Radiolabelling sits at the centre of nuclear medicine, connecting chemistry, biology and clinical care. Over the past few years, the field has grown at a remarkable pace, driven by new radiometals, improved chelators, innovative targeting approaches, advanced carriers and the rising influence of digital technologies. These developments are shaping more precise diagnostic imaging, more effective therapeutic options, and a smoother journey from the laboratory bench to the patient’s bedside.
The purpose of this article is to guide readers through the most significant trends of 2025, highlighting how radiolabelling is adapting to changing scientific expectations and expanding clinical needs. Whether used for a PET study, a SPECT scan or a targeted radiopharmaceutical therapy, radiolabelling is far from a routine procedure; it is now a rapidly evolving scientific discipline in its own right.
Cobalt and Zirconium Move Into Focus
Traditionally, radiolabelling has relied heavily on a familiar set of isotopes, such as fluorine-18, gallium-68, technetium-99m, and lutetium-177. These radionuclides remain essential, but new contenders are emerging as researchers seek isotopes that offer a better balance between imaging clarity, radiochemical stability and practical production.
Recent interest in cobalt isotopes is a strong example. Improvements in chelator technology have enabled the production of cobalt complexes that remain stable in the body and maintain strong interactions with their targeting molecules. Cobalt-55 shows encouraging imaging qualities, particularly for PET, while other isotopes from the same family are being explored for research and early-phase therapeutic applications. The combination of improved stability and favourable coordination chemistry has placed cobalt back into the spotlight for tracer design.
Zirconium-89 also continues to advance. Its long half-life makes it highly suited for antibodies and other large biological agents that circulate for extended periods. A major challenge has always been the long-term stability of Zr-89 chelates, but new DFO derivatives and alternative ligand structures are addressing this issue. These developments aim to lower bone uptake and increase resistance to decomplexation, allowing clinicians to gain clearer insight into how antibody-based agents behave in the body over time.
Smarter Target Selection for a Changing Oncology Environment
Cancer imaging has changed dramatically in the last decade, and radiolabelling methods are adapting with it.
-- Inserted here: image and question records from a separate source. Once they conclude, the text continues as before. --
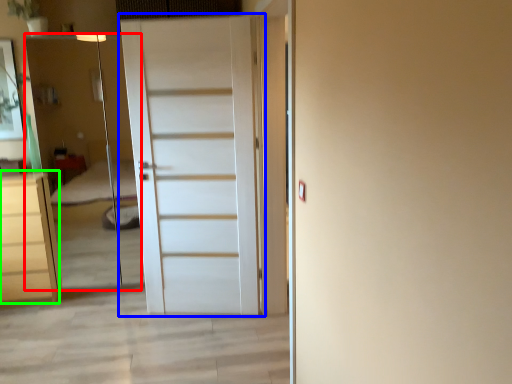
Question: Estimate the real-world distances between objects in this image. Which object is farther from elevator (highlighted by a red box), door (highlighted by a blue box) or chest of drawers (highlighted by a green box)?

Choices:
 (A) door
 (B) chest of drawers

Answer: (A)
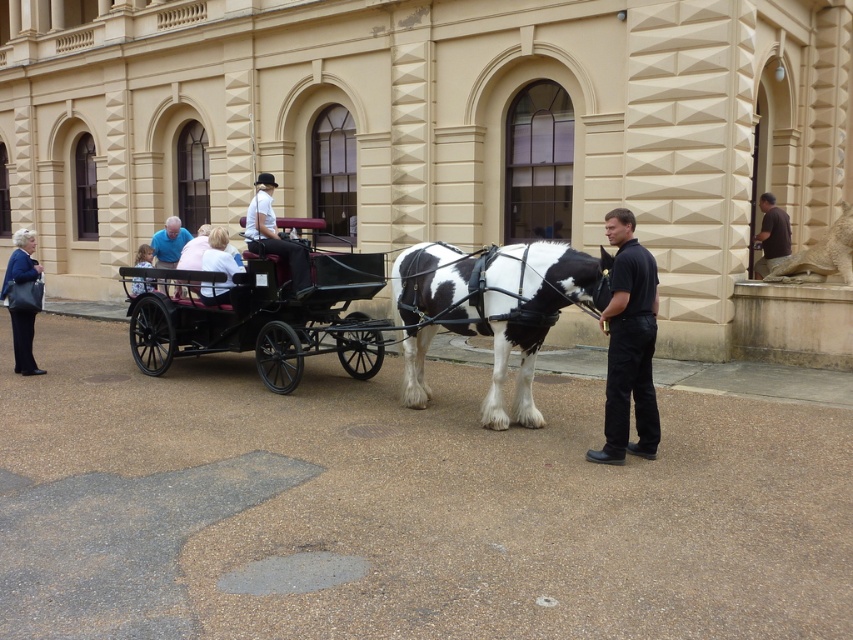
Question: Where is black polished wood horse cart at center located in relation to blue shirt at center in the image?

Choices:
 (A) right
 (B) left

Answer: (A)

Question: In this image, where is black polished wood horse cart at center located relative to light blue shirt at center?

Choices:
 (A) above
 (B) below

Answer: (B)

Question: Which of the following is the farthest from the observer?

Choices:
 (A) (39, 266)
 (B) (643, 413)
 (C) (418, 316)
 (D) (129, 308)

Answer: (A)

Question: Based on their relative distances, which object is nearer to the blue shirt at center?

Choices:
 (A) black and white speckled horse at center
 (B) white cotton shirt at center
 (C) light blue shirt at center
 (D) matte black jacket at left

Answer: (C)

Question: Which point is closer to the camera?

Choices:
 (A) blue shirt at center
 (B) brown leather jacket at lower right
 (C) black polished wood horse cart at center
 (D) black smooth shirt at center

Answer: (D)

Question: Is matte black jacket at left positioned before blue shirt at center?

Choices:
 (A) yes
 (B) no

Answer: (A)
One of the clearest trends is the growth of tracers targeting structures found not only on tumour cells themselves but also in the surrounding microenvironment.
Fibroblast activation protein (FAP) inhibitors are among the most promising. These molecules bind to FAP, which is highly expressed on cancer-associated fibroblasts. PET tracers labelled with fluorine-18 or gallium-68 using FAP-targeting ligands produce clear, high-contrast tumour images, often within minutes of injection. Their rapid uptake and practical synthesis profile have encouraged hospitals around the world to evaluate their use for diagnosis, staging and future therapeutic pairing.
Integrin αvβ6 is another emerging target. This integrin is frequently expressed in aggressive epithelial cancers, making it a suitable marker for early detection and treatment planning. New tracers aimed at this target show strong affinity and encouraging imaging performance. For radiolabelling specialists, this trend represents a shift towards precision oncology, where tracers are no longer designed solely around tumour mass but also around tumour behaviour.
Changes are also evident in neuroscience. Tau PET tracers for Alzheimer’s disease have become far more refined, with reduced off-target binding and more predictable kinetics. These improvements make imaging results more reliable and allow clinicians to track disease progression with greater confidence. Radiolabelling of these tracers often relies on fast, efficient fluorine-18 reactions, and refinements in radiosynthesis have increased accessibility for radiopharmacies.
Nanoparticles and Alternative Carriers Expand the Toolkit
Radiolabelling has traditionally focused on small molecules, peptides, and antibodies. These remain essential, but interest in nanoparticles and polymer-based carriers has increased steadily. The attraction lies in their large surface area, their capacity for chemical modification, and their ability to encapsulate radionuclides safely.
Recent studies involving alginate-based micro- and nanoparticles are among the most striking examples. These carriers are being explored for use with alpha-emitting radionuclides, which have extremely high energy and require strong containment. Alginate structures provide a controlled environment that securely holds the radionuclide while enabling targeted delivery. This approach could open doors for new alpha-therapeutic strategies if long-term stability and distribution continue to improve.
Magnetic nanoparticles that incorporate radionuclides are also attracting interest. These materials offer the possibility of combining MRI and nuclear medicine into a single imaging approach. Advances in surface functionalisation mean that radionuclides can be attached or embedded without compromising magnetic performance. Although they remain in early-stage development, these hybrid systems demonstrate how multidisciplinary research is reshaping radiolabelling.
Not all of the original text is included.